An ultra-massive white dwarf star with “unusually high” levels of carbon in its atmosphere has been discovered by astronomers.
Researchers believe this star, which is slightly larger than the Sun, was formed when two white dwarfs merged around 1.3 billion years ago and failed to explode as a supernova.
They say the findings, published in the journal Nature Astronomy, reveal an atmospheric composition never seen before by astronomers.
Lead author Dr Mark Hollands, from the University of Warwick’s department of physics, said: “We have a composition that we can’t explain through normal stellar evolution.”
He added: “The only way you can explain it is if it was formed through a merger of two white dwarfs.”
White dwarfs are the remnants of stars that have burnt out all their fuel and shed their outer layers.
Called WDJ0551+4135, this star was discovered while astronomers were going through survey data from the European Space Agency’s Gaia telescope that was launched into space in 2013.
The team then used the William Herschel Telescope located in the Canary Islands to analyse the light emitted by the white dwarf and identify its chemical composition.
They found the star’s atmosphere had an unusually high level of carbon.
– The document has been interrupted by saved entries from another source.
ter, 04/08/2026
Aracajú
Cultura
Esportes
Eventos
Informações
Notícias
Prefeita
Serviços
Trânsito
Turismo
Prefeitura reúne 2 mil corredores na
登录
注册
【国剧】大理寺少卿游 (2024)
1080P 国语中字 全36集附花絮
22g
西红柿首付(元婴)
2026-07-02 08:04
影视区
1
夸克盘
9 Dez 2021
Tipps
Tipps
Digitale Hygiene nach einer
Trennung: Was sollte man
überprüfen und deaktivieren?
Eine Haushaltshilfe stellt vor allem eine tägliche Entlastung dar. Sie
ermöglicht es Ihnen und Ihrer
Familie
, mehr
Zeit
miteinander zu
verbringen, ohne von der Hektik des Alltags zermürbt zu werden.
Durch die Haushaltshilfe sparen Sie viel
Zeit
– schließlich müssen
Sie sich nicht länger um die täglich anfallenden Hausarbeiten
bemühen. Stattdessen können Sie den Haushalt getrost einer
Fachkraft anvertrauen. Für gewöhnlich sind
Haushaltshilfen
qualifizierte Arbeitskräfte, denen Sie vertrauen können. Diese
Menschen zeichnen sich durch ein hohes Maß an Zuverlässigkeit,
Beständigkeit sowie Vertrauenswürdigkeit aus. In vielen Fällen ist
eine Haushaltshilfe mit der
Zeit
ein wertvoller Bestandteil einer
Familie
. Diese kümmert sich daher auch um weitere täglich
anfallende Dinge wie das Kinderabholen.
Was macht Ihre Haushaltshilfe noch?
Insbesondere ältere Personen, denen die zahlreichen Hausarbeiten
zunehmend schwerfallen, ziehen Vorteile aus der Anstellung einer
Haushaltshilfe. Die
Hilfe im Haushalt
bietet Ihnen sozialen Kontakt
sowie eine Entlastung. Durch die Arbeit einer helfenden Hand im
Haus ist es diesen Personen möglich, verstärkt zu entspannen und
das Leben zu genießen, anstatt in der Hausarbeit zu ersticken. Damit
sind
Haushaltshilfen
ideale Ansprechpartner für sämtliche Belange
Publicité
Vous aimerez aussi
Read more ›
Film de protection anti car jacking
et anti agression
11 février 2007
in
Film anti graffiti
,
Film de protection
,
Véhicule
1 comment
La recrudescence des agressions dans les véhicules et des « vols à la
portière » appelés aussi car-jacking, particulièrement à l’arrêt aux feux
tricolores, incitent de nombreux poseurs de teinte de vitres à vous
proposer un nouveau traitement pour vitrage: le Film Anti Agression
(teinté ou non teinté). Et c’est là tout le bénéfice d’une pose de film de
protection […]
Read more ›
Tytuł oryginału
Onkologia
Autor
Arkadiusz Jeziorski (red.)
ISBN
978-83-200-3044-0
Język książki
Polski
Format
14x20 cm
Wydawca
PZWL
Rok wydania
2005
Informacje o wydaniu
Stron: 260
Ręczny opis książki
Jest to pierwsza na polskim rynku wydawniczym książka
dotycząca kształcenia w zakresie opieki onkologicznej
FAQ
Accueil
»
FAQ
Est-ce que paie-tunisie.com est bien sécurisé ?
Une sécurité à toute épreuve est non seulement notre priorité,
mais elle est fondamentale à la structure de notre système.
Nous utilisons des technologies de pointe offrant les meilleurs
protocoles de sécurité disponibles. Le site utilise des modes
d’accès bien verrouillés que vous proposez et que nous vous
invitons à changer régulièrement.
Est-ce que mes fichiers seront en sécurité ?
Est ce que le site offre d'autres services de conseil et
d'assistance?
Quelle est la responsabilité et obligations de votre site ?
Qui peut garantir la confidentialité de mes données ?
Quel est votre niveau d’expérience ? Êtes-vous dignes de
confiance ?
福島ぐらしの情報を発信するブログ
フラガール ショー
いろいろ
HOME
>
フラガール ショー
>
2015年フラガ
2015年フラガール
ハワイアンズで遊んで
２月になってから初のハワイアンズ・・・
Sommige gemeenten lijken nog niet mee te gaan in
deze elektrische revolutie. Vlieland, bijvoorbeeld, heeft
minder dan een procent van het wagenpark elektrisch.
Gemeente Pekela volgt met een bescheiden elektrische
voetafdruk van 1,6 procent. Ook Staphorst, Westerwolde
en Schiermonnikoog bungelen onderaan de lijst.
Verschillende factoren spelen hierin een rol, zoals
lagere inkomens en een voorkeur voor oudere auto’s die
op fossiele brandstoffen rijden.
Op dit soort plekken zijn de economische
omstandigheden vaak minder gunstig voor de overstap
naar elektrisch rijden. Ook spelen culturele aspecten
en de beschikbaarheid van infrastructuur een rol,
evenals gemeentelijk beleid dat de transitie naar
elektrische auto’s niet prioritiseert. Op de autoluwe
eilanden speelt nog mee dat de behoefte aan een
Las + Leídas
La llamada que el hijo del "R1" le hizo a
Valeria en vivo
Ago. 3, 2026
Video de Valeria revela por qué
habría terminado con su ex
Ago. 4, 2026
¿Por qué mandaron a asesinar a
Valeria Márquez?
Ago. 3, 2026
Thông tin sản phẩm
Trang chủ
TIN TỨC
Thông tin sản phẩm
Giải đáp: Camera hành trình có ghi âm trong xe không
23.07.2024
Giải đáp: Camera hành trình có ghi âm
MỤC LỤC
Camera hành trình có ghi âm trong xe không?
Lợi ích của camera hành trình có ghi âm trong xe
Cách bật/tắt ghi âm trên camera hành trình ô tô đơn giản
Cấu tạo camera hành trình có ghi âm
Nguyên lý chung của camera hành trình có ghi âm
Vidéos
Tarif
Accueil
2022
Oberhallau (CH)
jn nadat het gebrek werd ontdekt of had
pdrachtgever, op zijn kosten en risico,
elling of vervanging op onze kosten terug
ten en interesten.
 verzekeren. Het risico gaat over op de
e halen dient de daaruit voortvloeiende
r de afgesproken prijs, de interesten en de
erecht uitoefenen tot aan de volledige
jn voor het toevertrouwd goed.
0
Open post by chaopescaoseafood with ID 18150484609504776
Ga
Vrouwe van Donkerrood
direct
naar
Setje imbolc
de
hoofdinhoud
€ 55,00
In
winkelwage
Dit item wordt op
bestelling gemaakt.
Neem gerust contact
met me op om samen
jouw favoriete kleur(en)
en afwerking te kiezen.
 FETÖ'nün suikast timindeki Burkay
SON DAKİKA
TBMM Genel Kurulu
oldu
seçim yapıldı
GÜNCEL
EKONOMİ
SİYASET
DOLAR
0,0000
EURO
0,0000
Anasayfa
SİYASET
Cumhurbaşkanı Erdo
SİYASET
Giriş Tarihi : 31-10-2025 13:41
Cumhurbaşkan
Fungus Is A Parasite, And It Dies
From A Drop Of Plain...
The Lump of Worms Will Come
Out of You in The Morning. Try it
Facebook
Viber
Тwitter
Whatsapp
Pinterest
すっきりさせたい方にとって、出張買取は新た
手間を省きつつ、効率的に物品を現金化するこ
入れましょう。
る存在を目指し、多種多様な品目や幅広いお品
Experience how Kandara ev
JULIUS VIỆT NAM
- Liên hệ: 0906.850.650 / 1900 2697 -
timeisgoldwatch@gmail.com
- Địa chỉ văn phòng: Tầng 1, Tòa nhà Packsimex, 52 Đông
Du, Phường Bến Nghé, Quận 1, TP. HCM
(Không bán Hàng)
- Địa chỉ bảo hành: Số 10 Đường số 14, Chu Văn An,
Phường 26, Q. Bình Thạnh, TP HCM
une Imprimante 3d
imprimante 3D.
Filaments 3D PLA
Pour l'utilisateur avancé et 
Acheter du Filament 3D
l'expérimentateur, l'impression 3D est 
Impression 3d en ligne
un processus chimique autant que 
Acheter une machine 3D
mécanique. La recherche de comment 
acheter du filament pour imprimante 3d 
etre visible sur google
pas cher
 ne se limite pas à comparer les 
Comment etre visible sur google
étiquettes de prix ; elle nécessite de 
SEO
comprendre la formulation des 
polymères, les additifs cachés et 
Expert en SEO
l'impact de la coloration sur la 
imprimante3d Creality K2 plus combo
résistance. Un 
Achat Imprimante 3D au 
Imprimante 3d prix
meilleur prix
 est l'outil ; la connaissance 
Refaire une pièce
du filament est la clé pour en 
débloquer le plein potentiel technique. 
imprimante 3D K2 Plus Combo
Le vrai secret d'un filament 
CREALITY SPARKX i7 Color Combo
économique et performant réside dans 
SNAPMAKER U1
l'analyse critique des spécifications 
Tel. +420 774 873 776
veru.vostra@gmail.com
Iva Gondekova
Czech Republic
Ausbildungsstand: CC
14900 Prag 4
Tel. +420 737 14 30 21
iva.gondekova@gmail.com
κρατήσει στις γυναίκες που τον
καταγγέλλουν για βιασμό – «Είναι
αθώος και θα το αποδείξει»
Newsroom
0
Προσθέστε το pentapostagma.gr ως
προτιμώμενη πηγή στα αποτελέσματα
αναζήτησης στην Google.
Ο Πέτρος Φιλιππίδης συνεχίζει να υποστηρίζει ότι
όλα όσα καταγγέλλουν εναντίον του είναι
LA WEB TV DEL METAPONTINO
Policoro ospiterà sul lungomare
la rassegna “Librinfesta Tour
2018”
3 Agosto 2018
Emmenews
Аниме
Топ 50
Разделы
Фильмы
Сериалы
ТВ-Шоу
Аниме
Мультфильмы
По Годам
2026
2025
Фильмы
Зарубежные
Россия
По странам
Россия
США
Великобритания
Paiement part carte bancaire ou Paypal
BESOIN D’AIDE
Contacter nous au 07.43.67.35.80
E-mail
Dr Hollands said: “This star stood out as something we had never seen before.
“You might expect to see an outer layer of hydrogen, sometimes mixed with helium, or just a mix of helium and carbon.
“You don’t expect to see this combination of hydrogen and carbon at the same time as there should be a thick layer of helium in between that prohibits that.
“When we looked at it, it didn’t make any sense.”
While most white dwarfs are around 0.6 times the mass of our Sun, the astronomers found this one to have 1.14 solar masses, despite being only about two-thirds the size of the Earth.
Based on its orbit around the Milky Way, astronomers believe the star is older than it looks.
Dr Hollands added: “Maybe the most exciting aspect of this star is that it must have just about failed to explode as a supernova – these gargantuan explosions are really important in mapping the structure of the Universe, as they can be detected out to very large distances.
“However, there remains much uncertainty about what kind of stellar systems make it to the supernova stage.
“Strange as it may sound, measuring the properties of this ‘failed’ supernova, and future lookalikes, is telling us a lot about the pathways to thermonuclear self-annihilation.”